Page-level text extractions
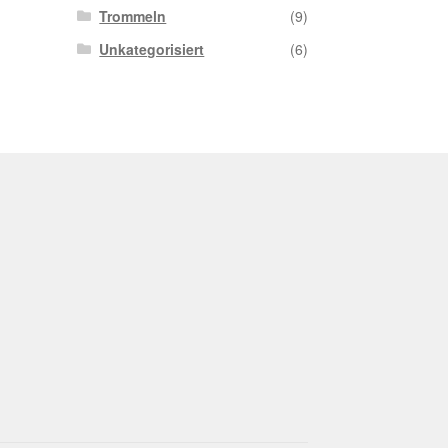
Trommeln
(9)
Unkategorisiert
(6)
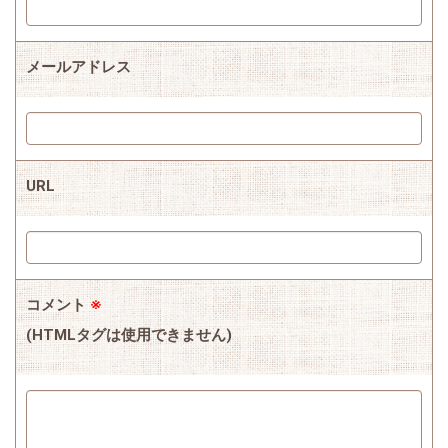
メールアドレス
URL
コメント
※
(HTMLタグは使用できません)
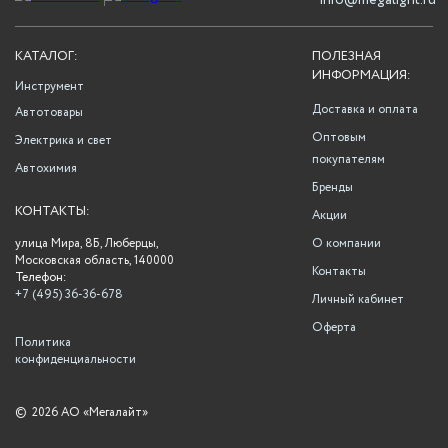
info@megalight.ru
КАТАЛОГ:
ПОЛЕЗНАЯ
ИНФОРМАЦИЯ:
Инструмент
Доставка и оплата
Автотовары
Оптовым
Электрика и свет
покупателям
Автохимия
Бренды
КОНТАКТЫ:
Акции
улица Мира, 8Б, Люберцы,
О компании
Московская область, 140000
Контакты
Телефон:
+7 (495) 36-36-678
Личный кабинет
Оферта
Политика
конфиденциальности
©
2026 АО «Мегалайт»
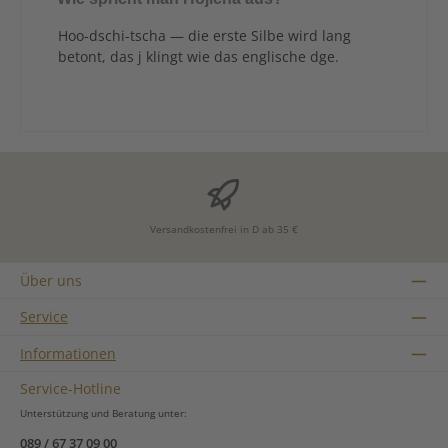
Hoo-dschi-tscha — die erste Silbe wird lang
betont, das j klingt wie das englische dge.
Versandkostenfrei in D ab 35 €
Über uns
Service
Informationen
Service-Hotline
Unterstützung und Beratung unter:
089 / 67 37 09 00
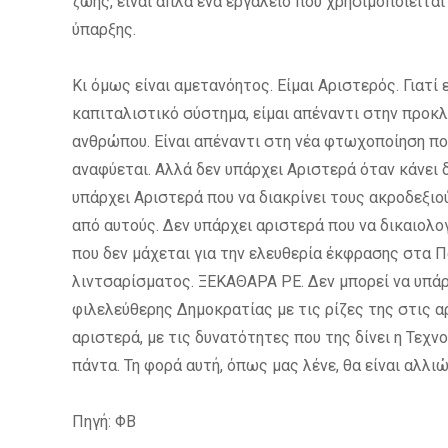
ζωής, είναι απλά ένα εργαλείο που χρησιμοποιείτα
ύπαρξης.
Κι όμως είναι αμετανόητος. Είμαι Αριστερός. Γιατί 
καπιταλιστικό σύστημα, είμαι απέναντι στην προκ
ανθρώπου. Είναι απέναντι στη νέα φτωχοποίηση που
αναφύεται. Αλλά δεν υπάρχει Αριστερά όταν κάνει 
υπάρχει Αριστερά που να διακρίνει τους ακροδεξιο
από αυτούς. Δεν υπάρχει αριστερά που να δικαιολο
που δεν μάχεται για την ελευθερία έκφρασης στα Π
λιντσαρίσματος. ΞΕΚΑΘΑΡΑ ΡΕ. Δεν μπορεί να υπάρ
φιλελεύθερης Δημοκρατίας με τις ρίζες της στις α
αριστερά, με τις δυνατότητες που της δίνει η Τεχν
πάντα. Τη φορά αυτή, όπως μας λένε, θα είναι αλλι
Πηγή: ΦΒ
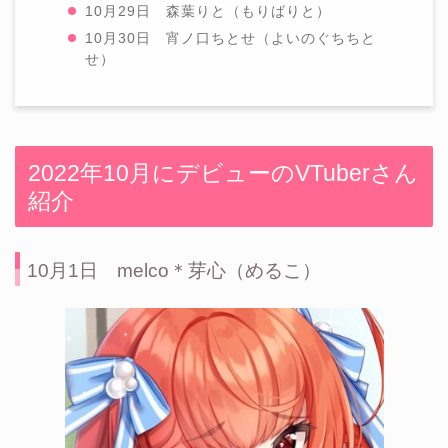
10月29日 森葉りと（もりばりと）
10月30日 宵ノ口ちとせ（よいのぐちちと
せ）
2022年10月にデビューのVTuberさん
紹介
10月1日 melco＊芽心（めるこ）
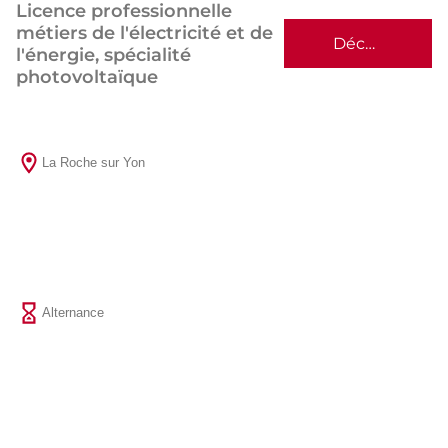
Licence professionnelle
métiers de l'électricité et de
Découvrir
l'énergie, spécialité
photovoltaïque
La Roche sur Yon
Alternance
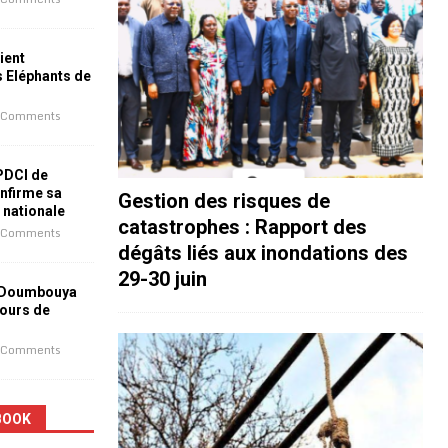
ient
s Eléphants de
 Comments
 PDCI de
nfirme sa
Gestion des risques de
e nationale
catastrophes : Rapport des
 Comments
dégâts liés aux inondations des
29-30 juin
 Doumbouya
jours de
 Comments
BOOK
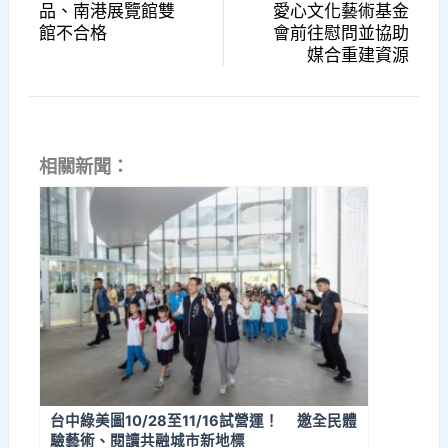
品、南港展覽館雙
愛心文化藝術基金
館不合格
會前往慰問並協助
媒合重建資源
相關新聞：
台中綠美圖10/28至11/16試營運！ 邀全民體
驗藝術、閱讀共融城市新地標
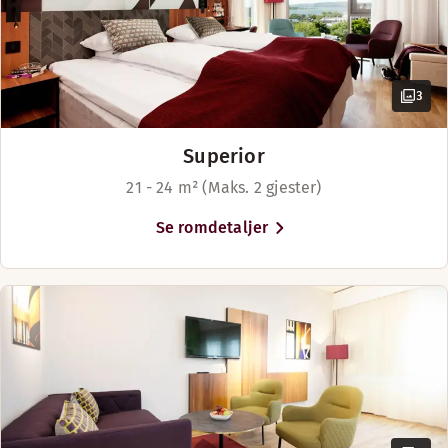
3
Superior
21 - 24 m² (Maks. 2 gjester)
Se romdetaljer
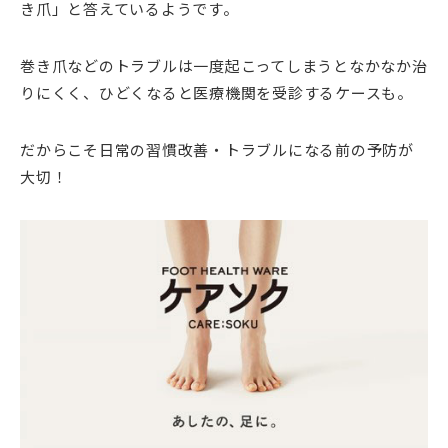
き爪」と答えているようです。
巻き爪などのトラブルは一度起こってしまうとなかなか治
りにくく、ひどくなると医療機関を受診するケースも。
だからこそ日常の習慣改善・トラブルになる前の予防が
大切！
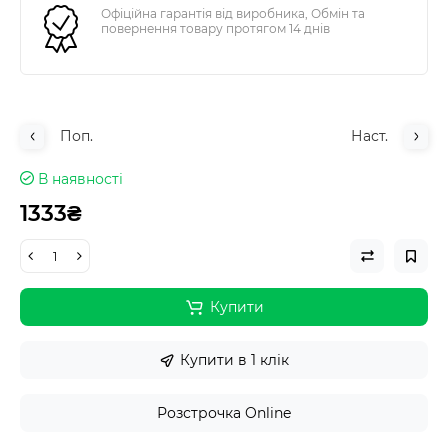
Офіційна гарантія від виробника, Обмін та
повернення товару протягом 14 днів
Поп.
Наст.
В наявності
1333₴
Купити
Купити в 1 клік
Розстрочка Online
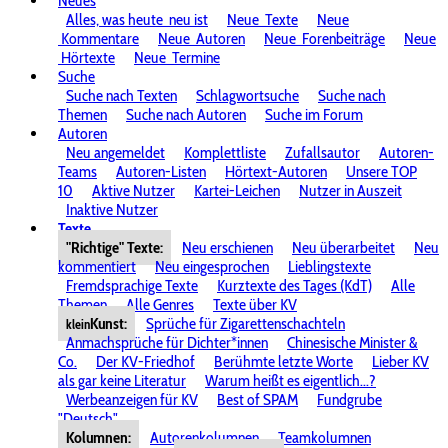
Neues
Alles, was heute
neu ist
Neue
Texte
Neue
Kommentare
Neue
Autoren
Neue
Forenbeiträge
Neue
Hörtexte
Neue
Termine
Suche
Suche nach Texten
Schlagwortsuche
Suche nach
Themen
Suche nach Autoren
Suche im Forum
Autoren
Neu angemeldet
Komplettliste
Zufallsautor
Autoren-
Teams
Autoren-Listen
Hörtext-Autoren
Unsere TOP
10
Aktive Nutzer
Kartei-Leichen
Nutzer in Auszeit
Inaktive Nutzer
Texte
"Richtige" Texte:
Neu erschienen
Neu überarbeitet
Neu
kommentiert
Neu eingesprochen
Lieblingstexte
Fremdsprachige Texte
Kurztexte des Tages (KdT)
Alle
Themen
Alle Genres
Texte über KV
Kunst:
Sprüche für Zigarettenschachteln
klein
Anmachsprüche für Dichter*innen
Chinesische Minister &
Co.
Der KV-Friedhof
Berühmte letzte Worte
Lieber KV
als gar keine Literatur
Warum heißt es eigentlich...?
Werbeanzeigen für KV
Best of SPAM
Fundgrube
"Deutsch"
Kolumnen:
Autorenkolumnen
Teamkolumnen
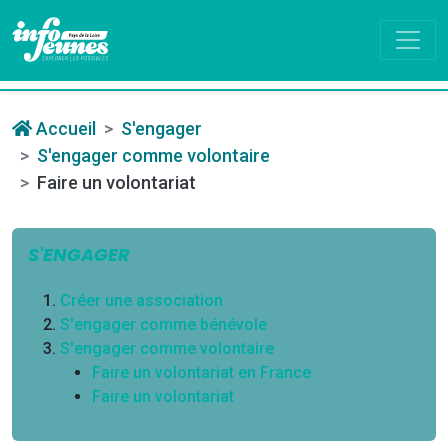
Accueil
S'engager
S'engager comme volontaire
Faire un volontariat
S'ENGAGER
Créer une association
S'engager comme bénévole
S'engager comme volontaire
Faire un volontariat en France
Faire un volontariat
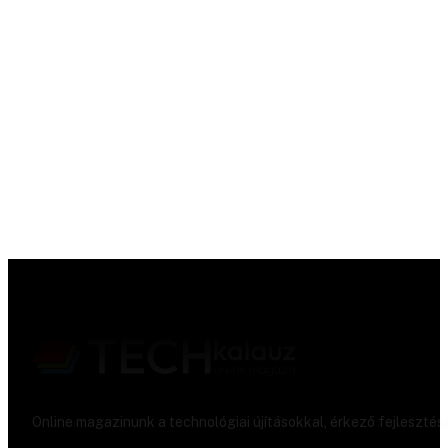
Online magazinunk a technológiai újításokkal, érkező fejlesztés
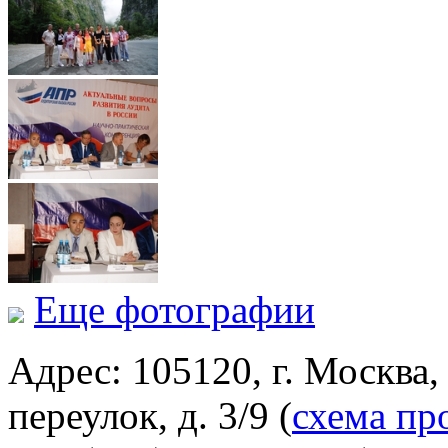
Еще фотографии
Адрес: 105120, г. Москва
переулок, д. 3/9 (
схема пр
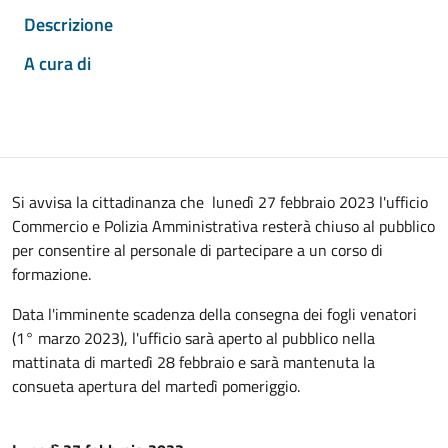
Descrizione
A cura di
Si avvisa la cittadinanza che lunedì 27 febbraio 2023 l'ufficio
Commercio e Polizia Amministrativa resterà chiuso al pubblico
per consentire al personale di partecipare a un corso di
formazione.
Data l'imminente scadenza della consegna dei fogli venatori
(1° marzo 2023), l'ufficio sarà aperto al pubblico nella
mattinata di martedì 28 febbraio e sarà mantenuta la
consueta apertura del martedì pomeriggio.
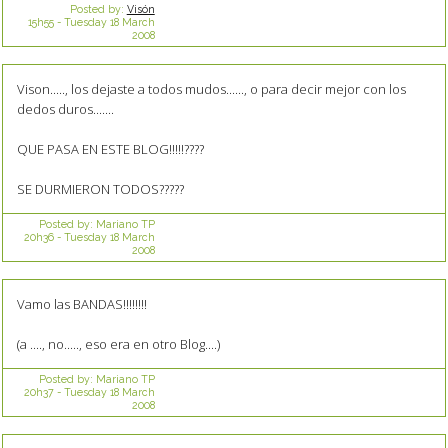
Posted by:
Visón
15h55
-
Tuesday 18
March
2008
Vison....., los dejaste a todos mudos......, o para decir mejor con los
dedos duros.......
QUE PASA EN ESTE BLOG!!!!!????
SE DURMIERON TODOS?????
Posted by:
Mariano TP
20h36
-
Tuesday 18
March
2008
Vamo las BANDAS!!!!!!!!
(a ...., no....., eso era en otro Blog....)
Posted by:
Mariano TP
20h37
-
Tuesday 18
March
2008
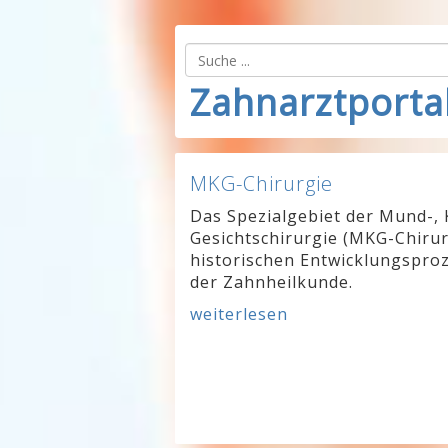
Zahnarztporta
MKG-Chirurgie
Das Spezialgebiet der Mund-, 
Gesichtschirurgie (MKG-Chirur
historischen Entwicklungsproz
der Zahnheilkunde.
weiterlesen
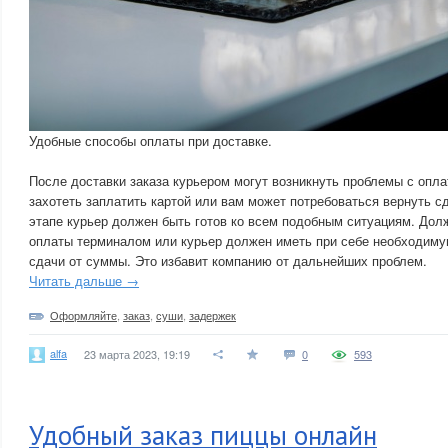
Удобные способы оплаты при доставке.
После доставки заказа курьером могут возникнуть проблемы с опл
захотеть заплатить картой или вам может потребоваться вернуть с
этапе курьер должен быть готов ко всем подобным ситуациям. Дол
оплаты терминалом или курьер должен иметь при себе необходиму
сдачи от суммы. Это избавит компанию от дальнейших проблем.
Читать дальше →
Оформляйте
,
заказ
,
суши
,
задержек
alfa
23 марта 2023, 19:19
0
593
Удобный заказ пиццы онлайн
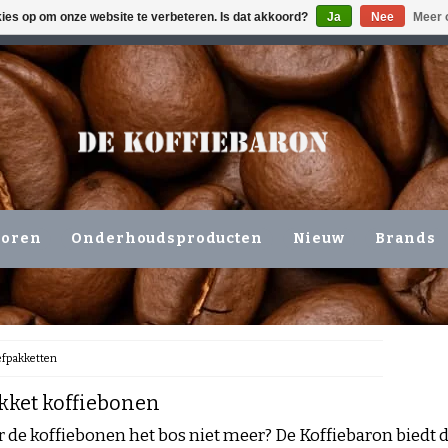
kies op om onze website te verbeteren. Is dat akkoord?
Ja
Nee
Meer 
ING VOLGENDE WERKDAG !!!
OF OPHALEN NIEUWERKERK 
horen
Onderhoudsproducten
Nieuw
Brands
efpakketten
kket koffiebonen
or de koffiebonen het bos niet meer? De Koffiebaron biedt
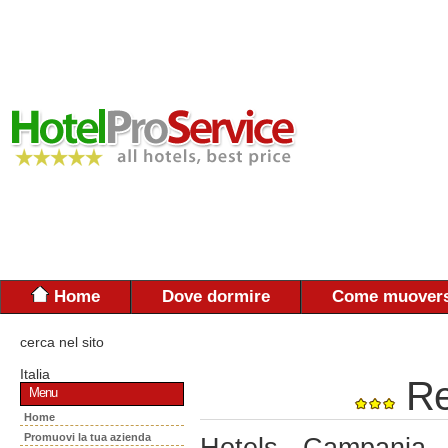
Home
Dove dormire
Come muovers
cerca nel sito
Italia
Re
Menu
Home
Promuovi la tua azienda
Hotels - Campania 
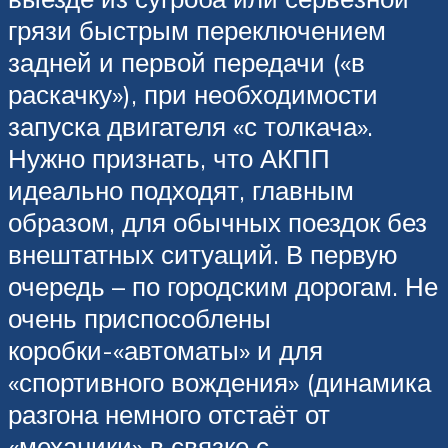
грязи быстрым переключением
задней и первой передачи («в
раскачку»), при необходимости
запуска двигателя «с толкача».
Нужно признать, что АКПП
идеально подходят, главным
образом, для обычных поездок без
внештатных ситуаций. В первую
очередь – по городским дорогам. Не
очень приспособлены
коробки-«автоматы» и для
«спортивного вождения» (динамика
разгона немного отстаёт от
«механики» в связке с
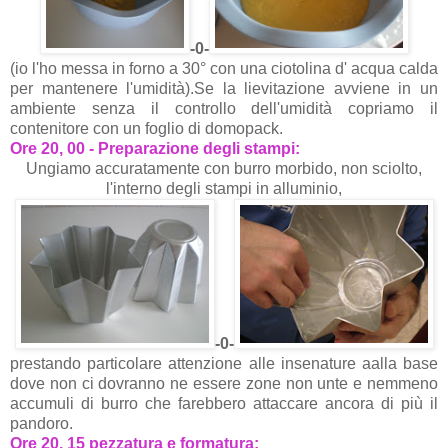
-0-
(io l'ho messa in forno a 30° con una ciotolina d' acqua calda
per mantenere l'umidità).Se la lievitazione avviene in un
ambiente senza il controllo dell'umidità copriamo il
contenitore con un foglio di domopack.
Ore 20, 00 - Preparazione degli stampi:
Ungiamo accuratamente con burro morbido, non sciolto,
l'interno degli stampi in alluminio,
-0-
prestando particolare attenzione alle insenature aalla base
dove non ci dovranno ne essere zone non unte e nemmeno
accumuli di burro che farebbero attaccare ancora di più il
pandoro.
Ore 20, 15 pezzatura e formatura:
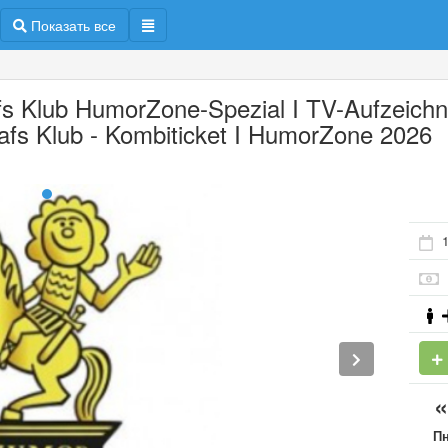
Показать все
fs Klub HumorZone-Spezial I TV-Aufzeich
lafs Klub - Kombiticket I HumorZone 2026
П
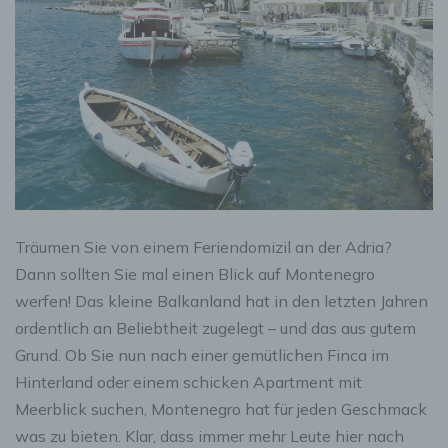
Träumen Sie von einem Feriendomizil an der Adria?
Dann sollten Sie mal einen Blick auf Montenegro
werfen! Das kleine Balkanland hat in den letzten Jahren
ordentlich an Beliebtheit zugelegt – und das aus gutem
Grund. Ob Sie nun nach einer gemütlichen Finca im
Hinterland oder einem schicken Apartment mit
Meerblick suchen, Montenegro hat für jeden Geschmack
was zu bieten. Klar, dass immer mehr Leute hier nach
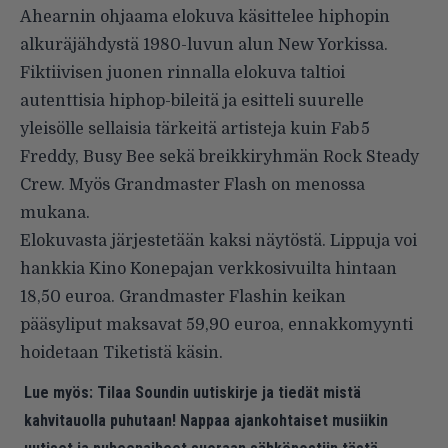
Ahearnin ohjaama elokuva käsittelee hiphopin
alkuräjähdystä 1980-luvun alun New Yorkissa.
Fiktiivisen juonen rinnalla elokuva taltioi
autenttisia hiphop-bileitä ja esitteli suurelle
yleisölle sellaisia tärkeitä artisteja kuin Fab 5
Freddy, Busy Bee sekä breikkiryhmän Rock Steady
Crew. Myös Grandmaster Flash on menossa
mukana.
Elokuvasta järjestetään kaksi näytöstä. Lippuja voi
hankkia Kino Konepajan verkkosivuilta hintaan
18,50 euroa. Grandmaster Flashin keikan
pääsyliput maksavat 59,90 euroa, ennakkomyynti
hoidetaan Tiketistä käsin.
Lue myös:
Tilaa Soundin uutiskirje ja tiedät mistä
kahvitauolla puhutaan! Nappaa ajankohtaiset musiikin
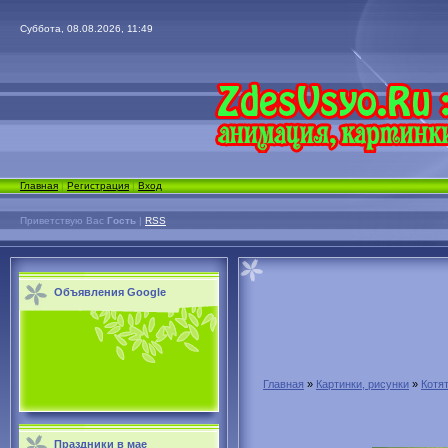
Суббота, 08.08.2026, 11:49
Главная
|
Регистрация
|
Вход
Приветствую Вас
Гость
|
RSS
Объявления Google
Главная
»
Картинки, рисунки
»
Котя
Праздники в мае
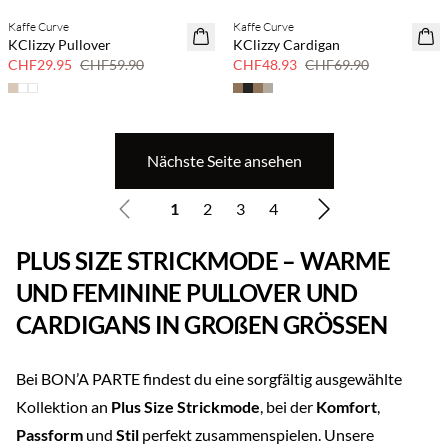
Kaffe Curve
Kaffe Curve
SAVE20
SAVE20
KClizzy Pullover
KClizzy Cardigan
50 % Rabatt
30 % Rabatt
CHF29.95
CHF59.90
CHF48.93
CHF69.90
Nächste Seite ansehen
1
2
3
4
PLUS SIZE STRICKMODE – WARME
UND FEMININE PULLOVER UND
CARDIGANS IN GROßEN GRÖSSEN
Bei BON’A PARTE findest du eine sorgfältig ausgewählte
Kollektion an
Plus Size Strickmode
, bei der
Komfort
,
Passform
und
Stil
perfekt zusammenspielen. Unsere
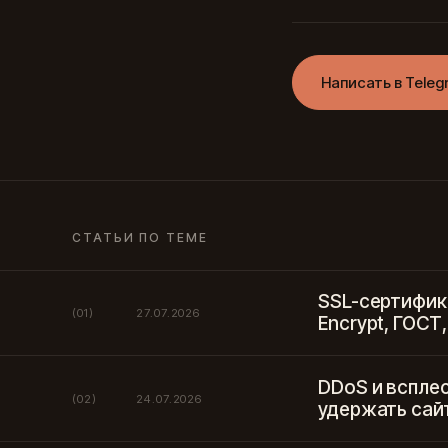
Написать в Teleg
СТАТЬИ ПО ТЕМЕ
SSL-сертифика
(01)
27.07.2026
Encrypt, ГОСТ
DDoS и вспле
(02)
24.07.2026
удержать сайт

PROBLEM REQUIREMENTS
Above, find the line holding "Купити в 1 клік" and the line holding "Vison....., los dejaste". Print exactly those two lines and every line between them, but no pictures.

REPLY TO THE TASK
Купити в 1 клік
Розстрочка Online
Neues
Alles, was heute
neu ist
Neue
Texte
Neue
Kommentare
Neue
Autoren
Neue
Forenbeiträge
Neue
Hörtexte
Neue
Termine
Suche
Suche nach Texten
Schlagwortsuche
Suche nach
Themen
Suche nach Autoren
Suche im Forum
Autoren
Neu angemeldet
Komplettliste
Zufallsautor
Autoren-
Teams
Autoren-Listen
Hörtext-Autoren
Unsere TOP
10
Aktive Nutzer
Kartei-Leichen
Nutzer in Auszeit
Inaktive Nutzer
Texte
"Richtige" Texte:
Neu erschienen
Neu überarbeitet
Neu
kommentiert
Neu eingesprochen
Lieblingstexte
Fremdsprachige Texte
Kurztexte des Tages (KdT)
Alle
Themen
Alle Genres
Texte über KV
Kunst:
Sprüche für Zigarettenschachteln
klein
Anmachsprüche für Dichter*innen
Chinesische Minister &
Co.
Der KV-Friedhof
Berühmte letzte Worte
Lieber KV
als gar keine Literatur
Warum heißt es eigentlich...?
Werbeanzeigen für KV
Best of SPAM
Fundgrube
"Deutsch"
Kolumnen:
Autorenkolumnen
Teamkolumnen
Accueil
S'engager
S'engager comme volontaire
Faire un volontariat
S'ENGAGER
Créer une association
S'engager comme bénévole
S'engager comme volontaire
Faire un volontariat en France
Faire un volontariat
Online magazinunk a technológiai újításokkal, érkező fejlesztés
Еще фотографии
Адрес: 105120, г. Москва
переулок, д. 3/9 (
схема пр
Descrizione
A cura di
Si avvisa la cittadinanza che lunedì 27 febbraio 2023 l'ufficio
Commercio e Polizia Amministrativa resterà chiuso al pubblico
per consentire al personale di partecipare a un corso di
formazione.
Data l'imminente scadenza della consegna dei fogli venatori
(1° marzo 2023), l'ufficio sarà aperto al pubblico nella
mattinata di martedì 28 febbraio e sarà mantenuta la
consueta apertura del martedì pomeriggio.
Posted by:
Visón
15h55
-
Tuesday 18
March
2008
Vison....., los dejaste a todos mudos......, o para decir mejor con los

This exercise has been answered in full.